BLM, UCW, and UTC – Acronyms Worth Knowing

By Briana Brady, Opinion Editor

Following the unjust and tragic deaths of Ahmaud Arbery, Breonna Taylor, Rayshard Brooks, Elijah McClain, and George Floyd, people of all ages, races, backgrounds, and circumstances took to the streets of America to ignite a refreshed movement of progress; by proclaiming that indeed, Black Lives Matter, speaking truth to power, and protesting police brutality alongside other legacies of racism that have remained ingrained in American culture since even before the country’s founding, those rising up in those moments undeniably felt the urgency of the moment and the desperation for long-overdue change. 

I marched for these causes, and I’m committed to joining in efforts to enact lasting change in our own community and far beyond. I stand with those doing the work day in and day out.

As this large-scale movement stood the test of time, lasting far beyond the media’s coverage of it and social media’s commonly surface-level fascination with it, many folks took to their own channels and networks seeking to hold institutions accountable to edifying their own policies and practices claiming diversity and inclusion. 

At UTC, student Jennah Hyppolite started a powerful petition outlining demanded changes from the UTC administration that now has over 1800 signatures, and she joined other students in organizing a protest on Chamberlain Field and brought these demands to Chancellor Angle as well. I would like to quote her summary of the demands as described in her outstanding article piece in The Chattanoogan: 

“UTC-PD must be disarmed, and UTC must divest from the UTC-PD budget and invest in underpaid faculty, staff, and working students by allocating funds for higher wages, scholarships, and counseling resources. UTC must provide essential mental health and counseling resources for students of color who have experienced hate crimes and racial discrimination. UTC must establish a mandatory racial and cultural sensitivity education program for all faculty, staff, and students. UTC must create a student run system for reporting racism and hate crimes. UTC must fully back the Chattanooga community in their call to divest from the Chattanooga Police Department budget and reinvest into Black and Brown communities that have been impacted by gentrification due to UTC’s downtown presence. UTC administration must take an affirmative stance on the  Black Lives Matter movement by condemning local police brutality and racial injustice. They must condemn the Chattanooga Police Department for the murder of JaVario Eagle, and criticize the Hamilton County Sheriff’s Department for their deployment of tear gas on peaceful protesters on May 31.”

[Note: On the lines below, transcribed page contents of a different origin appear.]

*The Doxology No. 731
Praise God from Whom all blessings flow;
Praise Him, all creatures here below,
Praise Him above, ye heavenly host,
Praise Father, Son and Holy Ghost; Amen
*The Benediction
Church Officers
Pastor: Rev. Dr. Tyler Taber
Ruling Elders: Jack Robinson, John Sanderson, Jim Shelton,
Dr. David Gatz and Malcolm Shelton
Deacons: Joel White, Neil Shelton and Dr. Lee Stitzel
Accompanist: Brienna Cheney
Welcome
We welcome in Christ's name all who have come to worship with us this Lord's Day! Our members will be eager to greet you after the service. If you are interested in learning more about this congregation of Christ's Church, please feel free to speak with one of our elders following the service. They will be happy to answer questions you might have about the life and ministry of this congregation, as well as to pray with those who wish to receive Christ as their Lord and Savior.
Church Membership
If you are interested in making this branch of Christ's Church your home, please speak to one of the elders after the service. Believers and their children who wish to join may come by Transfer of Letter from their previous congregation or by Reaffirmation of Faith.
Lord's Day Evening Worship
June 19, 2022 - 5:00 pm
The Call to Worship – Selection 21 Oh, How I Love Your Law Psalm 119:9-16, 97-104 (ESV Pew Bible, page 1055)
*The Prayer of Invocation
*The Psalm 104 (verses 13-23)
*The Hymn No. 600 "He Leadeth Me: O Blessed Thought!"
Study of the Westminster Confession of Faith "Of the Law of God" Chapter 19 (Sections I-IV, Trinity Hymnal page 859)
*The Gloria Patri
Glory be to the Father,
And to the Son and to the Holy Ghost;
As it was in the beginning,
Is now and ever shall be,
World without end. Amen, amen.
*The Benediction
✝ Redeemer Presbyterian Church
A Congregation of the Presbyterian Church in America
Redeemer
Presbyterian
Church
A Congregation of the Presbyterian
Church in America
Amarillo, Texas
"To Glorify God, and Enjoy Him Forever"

I stand with Jennah and others in their work to catalyze real change within and beyond the bubble of UTC.

In the middle of June, Chancellor Angle sent out an email outlining steps the university planned to take to “focus our intensity, integrity, passion, and compassion to eliminate racism.” While I appreciate that specific points of action were mentioned in the email rather than simple affirmations, the email did not address many of the concerns and demands that students expressed, and further, I am not aware of any further communication that has been made with students on behalf of the university regarding these initiatives.

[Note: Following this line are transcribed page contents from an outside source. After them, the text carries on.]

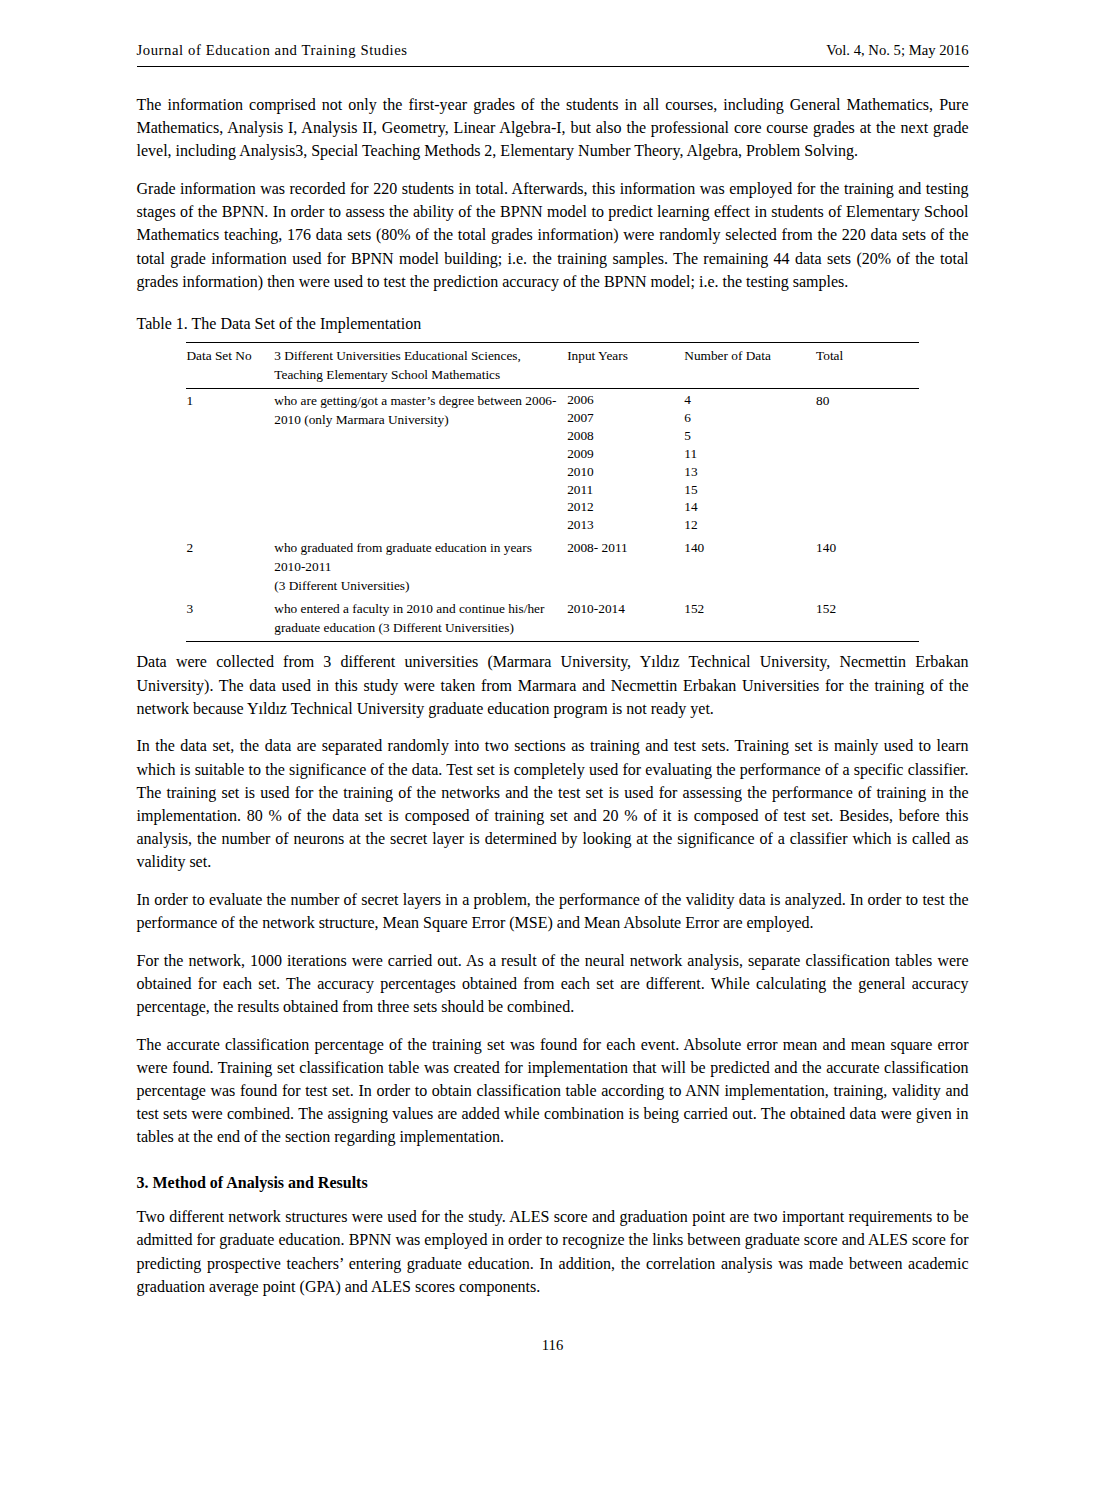Journal of Education and Training Studies Vol. 4, No. 5; May 2016
The information comprised not only the first-year grades of the students in all courses, including General Mathematics, Pure Mathematics, Analysis I, Analysis II, Geometry, Linear Algebra-I, but also the professional core course grades at the next grade level, including Analysis3, Special Teaching Methods 2, Elementary Number Theory, Algebra, Problem Solving.
Grade information was recorded for 220 students in total. Afterwards, this information was employed for the training and testing stages of the BPNN. In order to assess the ability of the BPNN model to predict learning effect in students of Elementary School Mathematics teaching, 176 data sets (80% of the total grades information) were randomly selected from the 220 data sets of the total grade information used for BPNN model building; i.e. the training samples. The remaining 44 data sets (20% of the total grades information) then were used to test the prediction accuracy of the BPNN model; i.e. the testing samples.
Table 1. The Data Set of the Implementation
| Data Set No | 3 Different Universities Educational Sciences, Teaching Elementary School Mathematics | Input Years | Number of Data | Total |
| --- | --- | --- | --- | --- |
| 1 | who are getting/got a master’s degree between 2006-2010 (only Marmara University) | 2006 2007 2008 2009 2010 2011 2012 2013 | 4 6 5 11 13 15 14 12 | 80 |
| 2 | who graduated from graduate education in years 2010-2011 (3 Different Universities) | 2008- 2011 | 140 | 140 |
| 3 | who entered a faculty in 2010 and continue his/her graduate education (3 Different Universities) | 2010-2014 | 152 | 152 |
Data were collected from 3 different universities (Marmara University, Yıldız Technical University, Necmettin Erbakan University). The data used in this study were taken from Marmara and Necmettin Erbakan Universities for the training of the network because Yıldız Technical University graduate education program is not ready yet.
In the data set, the data are separated randomly into two sections as training and test sets. Training set is mainly used to learn which is suitable to the significance of the data. Test set is completely used for evaluating the performance of a specific classifier. The training set is used for the training of the networks and the test set is used for assessing the performance of training in the implementation. 80 % of the data set is composed of training set and 20 % of it is composed of test set. Besides, before this analysis, the number of neurons at the secret layer is determined by looking at the significance of a classifier which is called as validity set.
In order to evaluate the number of secret layers in a problem, the performance of the validity data is analyzed. In order to test the performance of the network structure, Mean Square Error (MSE) and Mean Absolute Error are employed.
For the network, 1000 iterations were carried out. As a result of the neural network analysis, separate classification tables were obtained for each set. The accuracy percentages obtained from each set are different. While calculating the general accuracy percentage, the results obtained from three sets should be combined.
The accurate classification percentage of the training set was found for each event. Absolute error mean and mean square error were found. Training set classification table was created for implementation that will be predicted and the accurate classification percentage was found for test set. In order to obtain classification table according to ANN implementation, training, validity and test sets were combined. The assigning values are added while combination is being carried out. The obtained data were given in tables at the end of the section regarding implementation.
3. Method of Analysis and Results
Two different network structures were used for the study. ALES score and graduation point are two important requirements to be admitted for graduate education. BPNN was employed in order to recognize the links between graduate score and ALES score for predicting prospective teachers’ entering graduate education. In addition, the correlation analysis was made between academic graduation average point (GPA) and ALES scores components.
116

This summer, the United Campus Workers of UTC composed two open letters making clear their demands to the higher-ups at UTC regarding COVID-19 and racism concerns. The letters can be read and signed here: https://docs.google.com/forms/d/e/1FAIpQLSfN9XworVS0l_biktaGBu0QU4A1VvkjogFePtoCnwAD-by1Dw/viewform

The demands, especially those pertaining to racial justice, emphasize the need for a university commitment to supporting, promoting, and recruiting Black faculty, staff, and students. I strongly support and have signed both letters, and I encourage all UTC community members to familiarize themselves with the work of the UCW. We should advocate for the implementation of both student and faculty demands seeking to create a more inclusive, forward-looking campus community that not only welcomes diversity, but values it, celebrates it, and supports it through not just words, but through visible, public actions and monetary decisions.

Let me make it abundantly clear: Black Lives Matter. And because they not only matter, but have built the prosperity of our nation and richly contribute to our society, it is our duty to affirm the value of Black lives through our actions and policies both personally and institutionally. 

Black Lives Matter. Black Lives Matter. Black Lives Matter.